§ **WHAT IS NEEDED**
Write out the rows below word for word, from the first line through the line containing "scientific name: Mareca strepera", with both of those lines included.

§ **DATA SECTION**
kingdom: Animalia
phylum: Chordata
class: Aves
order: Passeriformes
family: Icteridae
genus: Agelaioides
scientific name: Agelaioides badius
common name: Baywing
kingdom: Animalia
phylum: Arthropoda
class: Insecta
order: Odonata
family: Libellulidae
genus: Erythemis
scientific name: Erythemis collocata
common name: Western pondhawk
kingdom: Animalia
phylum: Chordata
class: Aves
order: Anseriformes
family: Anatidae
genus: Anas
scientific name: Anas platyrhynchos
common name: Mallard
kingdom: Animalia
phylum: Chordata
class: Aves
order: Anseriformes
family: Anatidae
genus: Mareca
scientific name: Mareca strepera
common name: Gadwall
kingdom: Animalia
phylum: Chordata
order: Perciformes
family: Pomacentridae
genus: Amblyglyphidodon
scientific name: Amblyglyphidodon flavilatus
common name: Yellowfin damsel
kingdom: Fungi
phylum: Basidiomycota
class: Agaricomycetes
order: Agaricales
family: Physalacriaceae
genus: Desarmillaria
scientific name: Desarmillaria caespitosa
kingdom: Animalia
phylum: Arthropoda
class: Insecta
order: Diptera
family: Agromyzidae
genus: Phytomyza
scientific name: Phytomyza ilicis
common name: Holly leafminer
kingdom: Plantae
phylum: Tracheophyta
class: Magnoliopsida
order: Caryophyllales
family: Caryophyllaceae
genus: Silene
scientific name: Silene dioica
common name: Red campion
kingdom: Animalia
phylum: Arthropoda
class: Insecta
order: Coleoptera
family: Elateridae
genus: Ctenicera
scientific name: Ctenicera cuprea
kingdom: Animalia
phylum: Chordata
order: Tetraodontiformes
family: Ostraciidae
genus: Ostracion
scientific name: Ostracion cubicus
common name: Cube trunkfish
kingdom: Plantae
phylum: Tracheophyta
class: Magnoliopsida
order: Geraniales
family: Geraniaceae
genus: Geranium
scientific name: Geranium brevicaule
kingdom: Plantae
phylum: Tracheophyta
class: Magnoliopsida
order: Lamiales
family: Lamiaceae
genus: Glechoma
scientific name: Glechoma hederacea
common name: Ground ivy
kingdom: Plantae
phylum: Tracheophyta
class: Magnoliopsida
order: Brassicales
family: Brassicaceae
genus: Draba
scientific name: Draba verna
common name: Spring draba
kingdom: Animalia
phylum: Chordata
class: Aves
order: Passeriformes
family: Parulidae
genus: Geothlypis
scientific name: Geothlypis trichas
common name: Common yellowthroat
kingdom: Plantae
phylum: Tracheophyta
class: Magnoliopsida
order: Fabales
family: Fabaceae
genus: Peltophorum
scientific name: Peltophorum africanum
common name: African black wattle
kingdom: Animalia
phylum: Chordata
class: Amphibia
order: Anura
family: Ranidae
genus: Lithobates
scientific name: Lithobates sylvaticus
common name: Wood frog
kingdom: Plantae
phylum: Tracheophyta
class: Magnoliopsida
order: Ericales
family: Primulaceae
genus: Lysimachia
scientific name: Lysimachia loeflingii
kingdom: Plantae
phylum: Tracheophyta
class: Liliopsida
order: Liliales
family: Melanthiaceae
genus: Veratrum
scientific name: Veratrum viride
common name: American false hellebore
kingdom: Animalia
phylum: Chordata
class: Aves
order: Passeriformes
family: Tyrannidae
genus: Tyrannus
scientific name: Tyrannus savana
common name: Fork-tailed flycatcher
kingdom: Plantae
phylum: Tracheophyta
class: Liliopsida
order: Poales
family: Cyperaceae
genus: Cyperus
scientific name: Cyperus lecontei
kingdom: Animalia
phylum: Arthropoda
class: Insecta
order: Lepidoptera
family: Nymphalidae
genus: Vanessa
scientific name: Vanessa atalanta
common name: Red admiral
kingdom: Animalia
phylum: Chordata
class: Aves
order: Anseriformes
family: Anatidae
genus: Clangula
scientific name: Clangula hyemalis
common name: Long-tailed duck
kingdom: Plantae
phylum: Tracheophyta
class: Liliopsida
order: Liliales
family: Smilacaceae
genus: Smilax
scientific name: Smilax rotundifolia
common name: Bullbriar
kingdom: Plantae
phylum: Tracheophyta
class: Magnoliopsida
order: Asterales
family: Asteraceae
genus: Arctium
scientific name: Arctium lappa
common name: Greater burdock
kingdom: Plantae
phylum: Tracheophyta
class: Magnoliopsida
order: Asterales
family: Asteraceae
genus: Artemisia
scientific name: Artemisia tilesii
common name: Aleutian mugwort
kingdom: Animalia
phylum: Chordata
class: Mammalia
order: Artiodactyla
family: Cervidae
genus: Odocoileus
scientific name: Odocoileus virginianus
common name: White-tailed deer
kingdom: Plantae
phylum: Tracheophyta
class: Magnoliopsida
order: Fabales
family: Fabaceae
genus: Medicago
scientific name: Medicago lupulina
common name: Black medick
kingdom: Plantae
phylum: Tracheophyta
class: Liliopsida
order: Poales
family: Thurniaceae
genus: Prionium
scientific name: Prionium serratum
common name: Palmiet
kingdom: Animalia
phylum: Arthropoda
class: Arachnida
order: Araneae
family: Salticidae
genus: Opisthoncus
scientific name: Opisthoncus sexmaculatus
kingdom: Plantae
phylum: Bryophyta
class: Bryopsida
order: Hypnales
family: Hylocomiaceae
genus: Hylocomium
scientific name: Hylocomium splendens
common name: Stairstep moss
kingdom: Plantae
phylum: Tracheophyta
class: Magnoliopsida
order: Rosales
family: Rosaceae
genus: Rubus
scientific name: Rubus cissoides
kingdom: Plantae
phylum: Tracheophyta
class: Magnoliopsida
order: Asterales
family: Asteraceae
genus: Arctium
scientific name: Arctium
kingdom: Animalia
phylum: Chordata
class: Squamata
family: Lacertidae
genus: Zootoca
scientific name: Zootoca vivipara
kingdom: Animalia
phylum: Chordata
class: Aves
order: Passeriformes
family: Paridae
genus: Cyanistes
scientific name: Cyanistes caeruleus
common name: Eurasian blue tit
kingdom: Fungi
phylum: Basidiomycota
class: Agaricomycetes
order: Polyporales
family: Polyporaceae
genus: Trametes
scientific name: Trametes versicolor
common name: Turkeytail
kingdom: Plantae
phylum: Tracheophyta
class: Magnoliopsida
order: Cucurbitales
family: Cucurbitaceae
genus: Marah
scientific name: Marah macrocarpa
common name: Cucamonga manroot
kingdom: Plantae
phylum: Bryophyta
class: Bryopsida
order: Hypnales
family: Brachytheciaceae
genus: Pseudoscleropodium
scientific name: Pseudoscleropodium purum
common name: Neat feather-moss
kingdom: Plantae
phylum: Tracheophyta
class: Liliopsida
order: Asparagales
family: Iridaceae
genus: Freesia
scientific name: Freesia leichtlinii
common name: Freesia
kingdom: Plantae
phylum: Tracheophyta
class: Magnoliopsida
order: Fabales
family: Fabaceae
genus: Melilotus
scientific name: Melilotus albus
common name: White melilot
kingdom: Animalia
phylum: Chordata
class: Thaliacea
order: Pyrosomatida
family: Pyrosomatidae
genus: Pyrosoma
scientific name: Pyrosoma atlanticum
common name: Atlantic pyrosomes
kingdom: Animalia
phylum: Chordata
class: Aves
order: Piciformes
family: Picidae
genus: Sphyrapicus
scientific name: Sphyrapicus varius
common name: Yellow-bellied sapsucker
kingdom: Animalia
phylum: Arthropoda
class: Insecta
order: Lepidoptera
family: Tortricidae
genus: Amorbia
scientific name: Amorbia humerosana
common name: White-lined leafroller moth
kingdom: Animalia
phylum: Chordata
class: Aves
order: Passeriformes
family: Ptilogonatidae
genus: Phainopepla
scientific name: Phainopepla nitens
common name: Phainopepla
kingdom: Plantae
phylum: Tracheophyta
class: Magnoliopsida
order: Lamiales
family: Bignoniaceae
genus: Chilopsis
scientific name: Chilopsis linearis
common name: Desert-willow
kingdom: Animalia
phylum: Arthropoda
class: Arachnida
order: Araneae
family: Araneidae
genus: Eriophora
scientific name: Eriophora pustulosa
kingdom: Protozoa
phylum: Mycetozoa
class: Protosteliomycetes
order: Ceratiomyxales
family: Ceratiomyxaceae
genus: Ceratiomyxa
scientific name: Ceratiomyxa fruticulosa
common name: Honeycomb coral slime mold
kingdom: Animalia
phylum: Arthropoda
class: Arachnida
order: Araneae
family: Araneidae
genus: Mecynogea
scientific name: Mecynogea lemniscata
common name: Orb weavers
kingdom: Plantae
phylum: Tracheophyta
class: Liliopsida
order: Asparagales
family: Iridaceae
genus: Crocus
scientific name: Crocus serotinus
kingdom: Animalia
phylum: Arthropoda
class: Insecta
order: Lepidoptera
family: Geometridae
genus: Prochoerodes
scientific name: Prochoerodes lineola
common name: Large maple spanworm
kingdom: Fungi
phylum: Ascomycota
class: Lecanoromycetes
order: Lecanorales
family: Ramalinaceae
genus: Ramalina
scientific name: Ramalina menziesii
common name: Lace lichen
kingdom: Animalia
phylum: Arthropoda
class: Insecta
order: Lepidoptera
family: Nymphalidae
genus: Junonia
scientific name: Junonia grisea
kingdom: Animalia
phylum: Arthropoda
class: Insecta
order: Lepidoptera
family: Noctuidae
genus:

§ **EXERCISE RESULT**
kingdom: Animalia
phylum: Chordata
class: Aves
order: Passeriformes
family: Icteridae
genus: Agelaioides
scientific name: Agelaioides badius
common name: Baywing
kingdom: Animalia
phylum: Arthropoda
class: Insecta
order: Odonata
family: Libellulidae
genus: Erythemis
scientific name: Erythemis collocata
common name: Western pondhawk
kingdom: Animalia
phylum: Chordata
class: Aves
order: Anseriformes
family: Anatidae
genus: Anas
scientific name: Anas platyrhynchos
common name: Mallard
kingdom: Animalia
phylum: Chordata
class: Aves
order: Anseriformes
family: Anatidae
genus: Mareca
scientific name: Mareca strepera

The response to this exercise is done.